A video recorder, ...mounted to the radiant warmers in the delivery rooms at Beira Central Hospital, Mozambique, was used to record all resuscitations. One-hundred resuscitations (50 before and 50 after participation in an adapted NRP course) were collected and assessed based on a previously published score.
All 100 neonates received initial steps; from these, 77 and 32 needed bag-mask ventilation (BMV) and chest compressions (CC), respectively. There was a significant improvement in resuscitation scores in all levels of resuscitation from before to after the course: for "initial steps", the score increased from 33% (IQR 28-39) to 44% (IQR 39-56), p<0.0001; for BMV, from 20% (20-40) to 40% (40-60), p = 0.001; and for CC, from 0% (0-10) to 20% (0-50), p = 0.01. Times of resuscitative interventions after the course were improved in comparison to those obtained before the course, but remained non-compliant with the recommended algorithm.

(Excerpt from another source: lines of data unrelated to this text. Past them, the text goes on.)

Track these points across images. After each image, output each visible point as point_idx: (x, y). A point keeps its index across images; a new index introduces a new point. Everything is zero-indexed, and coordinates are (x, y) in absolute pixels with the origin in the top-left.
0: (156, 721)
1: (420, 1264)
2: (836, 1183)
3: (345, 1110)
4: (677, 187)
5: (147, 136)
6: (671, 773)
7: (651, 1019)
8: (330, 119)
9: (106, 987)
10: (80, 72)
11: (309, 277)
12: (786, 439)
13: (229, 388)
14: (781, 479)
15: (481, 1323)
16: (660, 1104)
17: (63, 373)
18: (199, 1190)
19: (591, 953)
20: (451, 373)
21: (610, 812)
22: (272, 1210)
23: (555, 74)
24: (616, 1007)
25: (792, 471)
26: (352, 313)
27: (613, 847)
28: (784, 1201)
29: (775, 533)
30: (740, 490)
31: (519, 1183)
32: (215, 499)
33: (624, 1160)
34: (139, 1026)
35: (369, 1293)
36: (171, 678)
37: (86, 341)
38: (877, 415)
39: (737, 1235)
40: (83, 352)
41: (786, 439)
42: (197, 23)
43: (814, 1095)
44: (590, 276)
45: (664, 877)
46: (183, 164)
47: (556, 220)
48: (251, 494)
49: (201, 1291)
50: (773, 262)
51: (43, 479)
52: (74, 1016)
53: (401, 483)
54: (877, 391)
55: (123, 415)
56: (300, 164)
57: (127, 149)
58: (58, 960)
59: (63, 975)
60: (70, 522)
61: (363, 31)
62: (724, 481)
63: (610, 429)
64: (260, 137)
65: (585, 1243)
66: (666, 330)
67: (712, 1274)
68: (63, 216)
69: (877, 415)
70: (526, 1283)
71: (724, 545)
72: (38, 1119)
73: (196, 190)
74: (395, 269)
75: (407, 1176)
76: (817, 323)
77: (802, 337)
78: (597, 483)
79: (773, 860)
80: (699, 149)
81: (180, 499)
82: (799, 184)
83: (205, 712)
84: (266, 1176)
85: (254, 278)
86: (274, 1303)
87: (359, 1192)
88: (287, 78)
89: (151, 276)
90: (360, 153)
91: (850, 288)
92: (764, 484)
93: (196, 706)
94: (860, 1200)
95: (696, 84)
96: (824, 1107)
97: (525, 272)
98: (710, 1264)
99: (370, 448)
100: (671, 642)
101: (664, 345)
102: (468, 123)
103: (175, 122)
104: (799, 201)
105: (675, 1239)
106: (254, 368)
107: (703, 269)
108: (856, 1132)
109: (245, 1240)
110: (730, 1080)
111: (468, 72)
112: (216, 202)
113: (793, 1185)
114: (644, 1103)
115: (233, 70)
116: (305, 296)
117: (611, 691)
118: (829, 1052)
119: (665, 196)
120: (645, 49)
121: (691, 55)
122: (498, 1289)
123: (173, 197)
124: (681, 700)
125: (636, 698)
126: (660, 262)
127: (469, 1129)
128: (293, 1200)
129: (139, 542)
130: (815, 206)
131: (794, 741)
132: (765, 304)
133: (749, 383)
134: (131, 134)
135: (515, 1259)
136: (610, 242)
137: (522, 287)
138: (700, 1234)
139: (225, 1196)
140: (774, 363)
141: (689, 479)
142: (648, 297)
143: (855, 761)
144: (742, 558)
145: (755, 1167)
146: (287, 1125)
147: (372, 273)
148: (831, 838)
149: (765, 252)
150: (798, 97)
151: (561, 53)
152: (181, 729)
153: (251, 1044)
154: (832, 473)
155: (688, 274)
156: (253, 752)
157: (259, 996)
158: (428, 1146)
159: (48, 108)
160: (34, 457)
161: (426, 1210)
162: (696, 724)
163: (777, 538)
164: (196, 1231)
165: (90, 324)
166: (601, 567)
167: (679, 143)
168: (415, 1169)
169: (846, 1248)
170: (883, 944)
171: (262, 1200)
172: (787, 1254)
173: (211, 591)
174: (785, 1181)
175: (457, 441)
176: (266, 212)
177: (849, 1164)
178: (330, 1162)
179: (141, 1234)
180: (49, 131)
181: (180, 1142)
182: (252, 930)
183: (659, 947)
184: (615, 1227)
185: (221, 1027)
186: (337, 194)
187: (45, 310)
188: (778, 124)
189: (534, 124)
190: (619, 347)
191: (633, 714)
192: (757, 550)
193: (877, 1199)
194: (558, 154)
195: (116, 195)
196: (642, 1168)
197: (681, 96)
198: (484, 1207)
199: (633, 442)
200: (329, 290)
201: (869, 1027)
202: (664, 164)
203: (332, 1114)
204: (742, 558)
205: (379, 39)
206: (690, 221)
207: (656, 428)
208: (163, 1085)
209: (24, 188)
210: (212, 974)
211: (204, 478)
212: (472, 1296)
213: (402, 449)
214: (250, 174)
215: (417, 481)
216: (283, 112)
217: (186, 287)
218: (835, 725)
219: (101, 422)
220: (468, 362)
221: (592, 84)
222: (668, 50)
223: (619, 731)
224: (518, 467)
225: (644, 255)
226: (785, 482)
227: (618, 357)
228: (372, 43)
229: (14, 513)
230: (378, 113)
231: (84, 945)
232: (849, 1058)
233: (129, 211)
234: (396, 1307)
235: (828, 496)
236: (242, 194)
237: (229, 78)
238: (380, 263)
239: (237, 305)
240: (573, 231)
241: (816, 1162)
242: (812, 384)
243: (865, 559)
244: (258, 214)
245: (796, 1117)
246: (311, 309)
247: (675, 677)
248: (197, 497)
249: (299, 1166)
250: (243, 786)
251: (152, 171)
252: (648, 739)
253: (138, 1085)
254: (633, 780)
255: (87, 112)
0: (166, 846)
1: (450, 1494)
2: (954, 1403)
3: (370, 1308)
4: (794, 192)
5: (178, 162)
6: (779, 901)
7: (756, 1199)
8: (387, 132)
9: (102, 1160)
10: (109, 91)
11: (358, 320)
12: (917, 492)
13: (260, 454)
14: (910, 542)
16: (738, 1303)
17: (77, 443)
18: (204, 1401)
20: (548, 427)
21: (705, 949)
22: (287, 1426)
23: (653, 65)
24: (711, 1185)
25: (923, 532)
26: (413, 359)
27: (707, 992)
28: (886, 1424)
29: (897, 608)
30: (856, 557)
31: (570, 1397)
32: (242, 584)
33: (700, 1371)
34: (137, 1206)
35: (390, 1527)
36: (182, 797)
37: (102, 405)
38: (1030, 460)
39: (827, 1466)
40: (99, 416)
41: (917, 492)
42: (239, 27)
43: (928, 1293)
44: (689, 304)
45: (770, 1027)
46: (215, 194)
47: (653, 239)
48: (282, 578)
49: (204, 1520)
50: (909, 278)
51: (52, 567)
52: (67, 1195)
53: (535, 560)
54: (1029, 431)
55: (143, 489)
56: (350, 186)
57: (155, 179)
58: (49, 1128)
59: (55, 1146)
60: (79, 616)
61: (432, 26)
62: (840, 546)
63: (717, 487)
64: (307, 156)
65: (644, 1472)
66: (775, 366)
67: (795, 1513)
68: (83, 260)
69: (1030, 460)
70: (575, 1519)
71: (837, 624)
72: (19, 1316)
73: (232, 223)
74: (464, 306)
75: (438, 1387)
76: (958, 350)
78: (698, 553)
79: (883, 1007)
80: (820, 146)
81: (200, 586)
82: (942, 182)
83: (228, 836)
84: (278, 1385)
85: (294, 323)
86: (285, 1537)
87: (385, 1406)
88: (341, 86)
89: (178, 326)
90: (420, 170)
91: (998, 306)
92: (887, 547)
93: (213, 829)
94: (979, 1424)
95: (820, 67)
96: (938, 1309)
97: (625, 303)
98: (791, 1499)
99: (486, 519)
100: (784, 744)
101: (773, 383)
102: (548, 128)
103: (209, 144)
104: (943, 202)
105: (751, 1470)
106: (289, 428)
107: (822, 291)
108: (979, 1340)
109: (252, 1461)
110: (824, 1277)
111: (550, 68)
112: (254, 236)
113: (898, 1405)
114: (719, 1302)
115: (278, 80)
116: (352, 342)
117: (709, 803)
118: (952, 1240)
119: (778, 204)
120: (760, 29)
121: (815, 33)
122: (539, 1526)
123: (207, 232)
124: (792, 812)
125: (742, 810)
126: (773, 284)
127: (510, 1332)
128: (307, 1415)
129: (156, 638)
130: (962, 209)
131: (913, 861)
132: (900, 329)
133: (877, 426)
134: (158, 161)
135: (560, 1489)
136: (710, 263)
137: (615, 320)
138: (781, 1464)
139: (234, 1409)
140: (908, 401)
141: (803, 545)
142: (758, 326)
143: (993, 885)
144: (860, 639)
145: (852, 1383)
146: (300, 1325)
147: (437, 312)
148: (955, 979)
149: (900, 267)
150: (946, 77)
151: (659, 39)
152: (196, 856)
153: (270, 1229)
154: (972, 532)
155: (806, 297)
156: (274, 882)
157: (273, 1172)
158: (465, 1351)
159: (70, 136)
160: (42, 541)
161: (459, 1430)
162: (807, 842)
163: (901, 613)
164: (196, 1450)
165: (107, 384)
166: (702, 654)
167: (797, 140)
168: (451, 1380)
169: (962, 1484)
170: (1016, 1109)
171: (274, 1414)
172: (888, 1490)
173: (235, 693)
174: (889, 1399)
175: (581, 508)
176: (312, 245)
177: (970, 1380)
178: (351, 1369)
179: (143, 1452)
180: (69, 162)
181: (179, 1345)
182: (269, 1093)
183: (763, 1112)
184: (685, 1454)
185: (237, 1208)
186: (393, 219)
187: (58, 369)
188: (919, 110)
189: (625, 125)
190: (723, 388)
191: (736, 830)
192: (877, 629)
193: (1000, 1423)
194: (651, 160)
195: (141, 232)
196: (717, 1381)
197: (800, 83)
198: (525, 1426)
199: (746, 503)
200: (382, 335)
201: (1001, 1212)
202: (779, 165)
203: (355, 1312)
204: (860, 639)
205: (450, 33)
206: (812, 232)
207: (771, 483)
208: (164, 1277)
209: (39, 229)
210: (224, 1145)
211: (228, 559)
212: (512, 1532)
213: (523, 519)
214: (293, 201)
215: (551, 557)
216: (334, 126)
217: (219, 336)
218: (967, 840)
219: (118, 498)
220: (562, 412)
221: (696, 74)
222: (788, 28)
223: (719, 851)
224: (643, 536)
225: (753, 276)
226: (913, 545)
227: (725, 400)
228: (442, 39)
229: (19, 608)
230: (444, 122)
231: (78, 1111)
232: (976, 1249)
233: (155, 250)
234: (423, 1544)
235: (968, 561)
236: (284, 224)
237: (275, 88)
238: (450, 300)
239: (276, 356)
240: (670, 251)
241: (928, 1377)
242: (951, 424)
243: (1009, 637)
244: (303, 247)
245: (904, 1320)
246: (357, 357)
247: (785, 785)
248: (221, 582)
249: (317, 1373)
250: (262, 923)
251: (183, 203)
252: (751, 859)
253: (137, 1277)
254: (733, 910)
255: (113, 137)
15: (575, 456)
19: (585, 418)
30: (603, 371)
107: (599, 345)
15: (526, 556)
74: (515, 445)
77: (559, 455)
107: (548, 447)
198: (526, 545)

Although resuscitations remained below the recommended standards in terms of quality and time of execution, clinical practice of healthcare providers improved after participation in an adapted NRP course. Video recording was well-accepted by the staff, useful for objective assessment of performance during resuscitation, and can be used as an educational tool in a low-resource setting.